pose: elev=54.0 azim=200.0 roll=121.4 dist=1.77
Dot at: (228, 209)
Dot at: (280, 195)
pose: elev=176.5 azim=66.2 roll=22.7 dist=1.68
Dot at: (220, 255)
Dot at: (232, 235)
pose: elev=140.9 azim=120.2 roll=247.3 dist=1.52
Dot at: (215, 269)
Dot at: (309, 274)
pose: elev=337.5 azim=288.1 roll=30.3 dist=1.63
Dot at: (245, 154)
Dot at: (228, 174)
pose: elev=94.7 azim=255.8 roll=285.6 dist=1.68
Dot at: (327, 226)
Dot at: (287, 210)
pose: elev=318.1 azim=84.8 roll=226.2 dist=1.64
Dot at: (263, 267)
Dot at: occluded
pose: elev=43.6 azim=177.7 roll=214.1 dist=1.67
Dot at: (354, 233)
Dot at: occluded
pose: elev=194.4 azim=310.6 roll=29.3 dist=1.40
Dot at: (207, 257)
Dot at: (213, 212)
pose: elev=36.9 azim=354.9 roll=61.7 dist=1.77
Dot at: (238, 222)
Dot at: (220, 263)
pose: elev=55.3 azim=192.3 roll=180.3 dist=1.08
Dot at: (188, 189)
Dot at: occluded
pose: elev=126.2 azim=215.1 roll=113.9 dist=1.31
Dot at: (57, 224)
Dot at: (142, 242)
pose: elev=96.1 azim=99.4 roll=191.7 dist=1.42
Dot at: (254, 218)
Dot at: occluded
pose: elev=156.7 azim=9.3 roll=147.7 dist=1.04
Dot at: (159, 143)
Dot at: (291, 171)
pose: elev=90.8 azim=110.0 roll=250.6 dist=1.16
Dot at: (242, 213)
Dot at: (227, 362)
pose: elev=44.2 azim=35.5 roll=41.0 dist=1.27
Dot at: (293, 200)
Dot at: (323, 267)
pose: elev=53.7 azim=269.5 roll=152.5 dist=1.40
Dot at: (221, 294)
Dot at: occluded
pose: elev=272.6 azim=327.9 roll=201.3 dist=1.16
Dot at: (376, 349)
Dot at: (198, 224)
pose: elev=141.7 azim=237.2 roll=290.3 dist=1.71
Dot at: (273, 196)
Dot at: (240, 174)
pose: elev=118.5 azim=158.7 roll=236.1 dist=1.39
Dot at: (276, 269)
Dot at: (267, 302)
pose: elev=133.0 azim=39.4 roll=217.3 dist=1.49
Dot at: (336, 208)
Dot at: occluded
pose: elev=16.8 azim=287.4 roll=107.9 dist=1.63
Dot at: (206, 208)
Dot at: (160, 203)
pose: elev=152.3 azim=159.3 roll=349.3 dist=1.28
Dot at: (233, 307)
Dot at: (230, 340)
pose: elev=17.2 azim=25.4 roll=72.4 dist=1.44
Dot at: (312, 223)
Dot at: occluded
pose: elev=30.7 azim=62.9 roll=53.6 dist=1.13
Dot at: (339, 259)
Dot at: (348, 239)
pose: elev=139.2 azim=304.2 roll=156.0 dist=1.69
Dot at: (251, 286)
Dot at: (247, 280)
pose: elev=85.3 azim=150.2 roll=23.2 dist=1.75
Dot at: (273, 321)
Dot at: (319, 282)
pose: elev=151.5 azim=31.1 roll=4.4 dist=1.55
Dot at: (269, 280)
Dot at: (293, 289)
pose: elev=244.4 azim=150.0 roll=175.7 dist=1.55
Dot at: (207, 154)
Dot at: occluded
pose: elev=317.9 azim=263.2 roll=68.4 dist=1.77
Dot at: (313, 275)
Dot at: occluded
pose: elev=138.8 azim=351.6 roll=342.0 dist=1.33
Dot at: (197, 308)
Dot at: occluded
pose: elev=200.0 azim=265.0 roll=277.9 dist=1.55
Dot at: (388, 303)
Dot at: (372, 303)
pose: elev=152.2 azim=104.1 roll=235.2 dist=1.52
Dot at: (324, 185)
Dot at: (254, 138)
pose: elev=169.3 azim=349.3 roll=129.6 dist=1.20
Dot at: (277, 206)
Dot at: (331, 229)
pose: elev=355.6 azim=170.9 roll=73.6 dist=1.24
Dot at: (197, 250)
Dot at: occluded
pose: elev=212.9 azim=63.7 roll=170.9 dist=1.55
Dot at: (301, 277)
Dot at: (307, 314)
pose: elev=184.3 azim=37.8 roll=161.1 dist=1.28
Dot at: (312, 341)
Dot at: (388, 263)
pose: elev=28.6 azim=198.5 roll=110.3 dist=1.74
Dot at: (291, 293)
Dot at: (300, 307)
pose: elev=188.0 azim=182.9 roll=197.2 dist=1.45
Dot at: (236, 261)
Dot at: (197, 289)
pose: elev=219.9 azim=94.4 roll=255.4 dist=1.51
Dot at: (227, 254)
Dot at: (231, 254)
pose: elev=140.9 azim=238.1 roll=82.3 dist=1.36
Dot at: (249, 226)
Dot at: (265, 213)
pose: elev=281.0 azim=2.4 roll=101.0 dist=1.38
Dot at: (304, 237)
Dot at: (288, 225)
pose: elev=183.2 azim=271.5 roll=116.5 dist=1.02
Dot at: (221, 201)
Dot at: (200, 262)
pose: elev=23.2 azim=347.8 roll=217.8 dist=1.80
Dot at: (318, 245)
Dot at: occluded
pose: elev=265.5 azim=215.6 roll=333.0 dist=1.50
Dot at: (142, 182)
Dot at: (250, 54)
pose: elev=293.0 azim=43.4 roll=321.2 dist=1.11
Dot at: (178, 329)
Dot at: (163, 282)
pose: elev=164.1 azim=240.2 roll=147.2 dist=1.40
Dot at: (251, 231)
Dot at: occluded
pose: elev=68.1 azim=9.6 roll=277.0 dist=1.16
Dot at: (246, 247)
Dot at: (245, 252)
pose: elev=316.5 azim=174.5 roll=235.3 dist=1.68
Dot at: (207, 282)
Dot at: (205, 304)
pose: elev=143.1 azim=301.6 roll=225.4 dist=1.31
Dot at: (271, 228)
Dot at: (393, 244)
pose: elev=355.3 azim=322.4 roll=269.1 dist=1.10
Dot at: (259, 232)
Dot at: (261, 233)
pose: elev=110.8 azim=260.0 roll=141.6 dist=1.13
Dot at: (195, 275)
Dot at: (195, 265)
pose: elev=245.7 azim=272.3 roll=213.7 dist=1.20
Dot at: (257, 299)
· · ·
Rewrite all of the data above, putting "azimuth" wherever "azim" appears and keeping everything else the same.

pose: elev=54.0 azimuth=200.0 roll=121.4 dist=1.77
Dot at: (228, 209)
Dot at: (280, 195)
pose: elev=176.5 azimuth=66.2 roll=22.7 dist=1.68
Dot at: (220, 255)
Dot at: (232, 235)
pose: elev=140.9 azimuth=120.2 roll=247.3 dist=1.52
Dot at: (215, 269)
Dot at: (309, 274)
pose: elev=337.5 azimuth=288.1 roll=30.3 dist=1.63
Dot at: (245, 154)
Dot at: (228, 174)
pose: elev=94.7 azimuth=255.8 roll=285.6 dist=1.68
Dot at: (327, 226)
Dot at: (287, 210)
pose: elev=318.1 azimuth=84.8 roll=226.2 dist=1.64
Dot at: (263, 267)
Dot at: occluded
pose: elev=43.6 azimuth=177.7 roll=214.1 dist=1.67
Dot at: (354, 233)
Dot at: occluded
pose: elev=194.4 azimuth=310.6 roll=29.3 dist=1.40
Dot at: (207, 257)
Dot at: (213, 212)
pose: elev=36.9 azimuth=354.9 roll=61.7 dist=1.77
Dot at: (238, 222)
Dot at: (220, 263)
pose: elev=55.3 azimuth=192.3 roll=180.3 dist=1.08
Dot at: (188, 189)
Dot at: occluded
pose: elev=126.2 azimuth=215.1 roll=113.9 dist=1.31
Dot at: (57, 224)
Dot at: (142, 242)
pose: elev=96.1 azimuth=99.4 roll=191.7 dist=1.42
Dot at: (254, 218)
Dot at: occluded
pose: elev=156.7 azimuth=9.3 roll=147.7 dist=1.04
Dot at: (159, 143)
Dot at: (291, 171)
pose: elev=90.8 azimuth=110.0 roll=250.6 dist=1.16
Dot at: (242, 213)
Dot at: (227, 362)
pose: elev=44.2 azimuth=35.5 roll=41.0 dist=1.27
Dot at: (293, 200)
Dot at: (323, 267)
pose: elev=53.7 azimuth=269.5 roll=152.5 dist=1.40
Dot at: (221, 294)
Dot at: occluded
pose: elev=272.6 azimuth=327.9 roll=201.3 dist=1.16
Dot at: (376, 349)
Dot at: (198, 224)
pose: elev=141.7 azimuth=237.2 roll=290.3 dist=1.71
Dot at: (273, 196)
Dot at: (240, 174)
pose: elev=118.5 azimuth=158.7 roll=236.1 dist=1.39
Dot at: (276, 269)
Dot at: (267, 302)
pose: elev=133.0 azimuth=39.4 roll=217.3 dist=1.49
Dot at: (336, 208)
Dot at: occluded
pose: elev=16.8 azimuth=287.4 roll=107.9 dist=1.63
Dot at: (206, 208)
Dot at: (160, 203)
pose: elev=152.3 azimuth=159.3 roll=349.3 dist=1.28
Dot at: (233, 307)
Dot at: (230, 340)
pose: elev=17.2 azimuth=25.4 roll=72.4 dist=1.44
Dot at: (312, 223)
Dot at: occluded
pose: elev=30.7 azimuth=62.9 roll=53.6 dist=1.13
Dot at: (339, 259)
Dot at: (348, 239)
pose: elev=139.2 azimuth=304.2 roll=156.0 dist=1.69
Dot at: (251, 286)
Dot at: (247, 280)
pose: elev=85.3 azimuth=150.2 roll=23.2 dist=1.75
Dot at: (273, 321)
Dot at: (319, 282)
pose: elev=151.5 azimuth=31.1 roll=4.4 dist=1.55
Dot at: (269, 280)
Dot at: (293, 289)
pose: elev=244.4 azimuth=150.0 roll=175.7 dist=1.55
Dot at: (207, 154)
Dot at: occluded
pose: elev=317.9 azimuth=263.2 roll=68.4 dist=1.77
Dot at: (313, 275)
Dot at: occluded
pose: elev=138.8 azimuth=351.6 roll=342.0 dist=1.33
Dot at: (197, 308)
Dot at: occluded
pose: elev=200.0 azimuth=265.0 roll=277.9 dist=1.55
Dot at: (388, 303)
Dot at: (372, 303)
pose: elev=152.2 azimuth=104.1 roll=235.2 dist=1.52
Dot at: (324, 185)
Dot at: (254, 138)
pose: elev=169.3 azimuth=349.3 roll=129.6 dist=1.20
Dot at: (277, 206)
Dot at: (331, 229)
pose: elev=355.6 azimuth=170.9 roll=73.6 dist=1.24
Dot at: (197, 250)
Dot at: occluded
pose: elev=212.9 azimuth=63.7 roll=170.9 dist=1.55
Dot at: (301, 277)
Dot at: (307, 314)
pose: elev=184.3 azimuth=37.8 roll=161.1 dist=1.28
Dot at: (312, 341)
Dot at: (388, 263)
pose: elev=28.6 azimuth=198.5 roll=110.3 dist=1.74
Dot at: (291, 293)
Dot at: (300, 307)
pose: elev=188.0 azimuth=182.9 roll=197.2 dist=1.45
Dot at: (236, 261)
Dot at: (197, 289)
pose: elev=219.9 azimuth=94.4 roll=255.4 dist=1.51
Dot at: (227, 254)
Dot at: (231, 254)
pose: elev=140.9 azimuth=238.1 roll=82.3 dist=1.36
Dot at: (249, 226)
Dot at: (265, 213)
pose: elev=281.0 azimuth=2.4 roll=101.0 dist=1.38
Dot at: (304, 237)
Dot at: (288, 225)
pose: elev=183.2 azimuth=271.5 roll=116.5 dist=1.02
Dot at: (221, 201)
Dot at: (200, 262)
pose: elev=23.2 azimuth=347.8 roll=217.8 dist=1.80
Dot at: (318, 245)
Dot at: occluded
pose: elev=265.5 azimuth=215.6 roll=333.0 dist=1.50
Dot at: (142, 182)
Dot at: (250, 54)
pose: elev=293.0 azimuth=43.4 roll=321.2 dist=1.11
Dot at: (178, 329)
Dot at: (163, 282)
pose: elev=164.1 azimuth=240.2 roll=147.2 dist=1.40
Dot at: (251, 231)
Dot at: occluded
pose: elev=68.1 azimuth=9.6 roll=277.0 dist=1.16
Dot at: (246, 247)
Dot at: (245, 252)
pose: elev=316.5 azimuth=174.5 roll=235.3 dist=1.68
Dot at: (207, 282)
Dot at: (205, 304)
pose: elev=143.1 azimuth=301.6 roll=225.4 dist=1.31
Dot at: (271, 228)
Dot at: (393, 244)
pose: elev=355.3 azimuth=322.4 roll=269.1 dist=1.10
Dot at: (259, 232)
Dot at: (261, 233)
pose: elev=110.8 azimuth=260.0 roll=141.6 dist=1.13
Dot at: (195, 275)
Dot at: (195, 265)
pose: elev=245.7 azimuth=272.3 roll=213.7 dist=1.20
Dot at: (257, 299)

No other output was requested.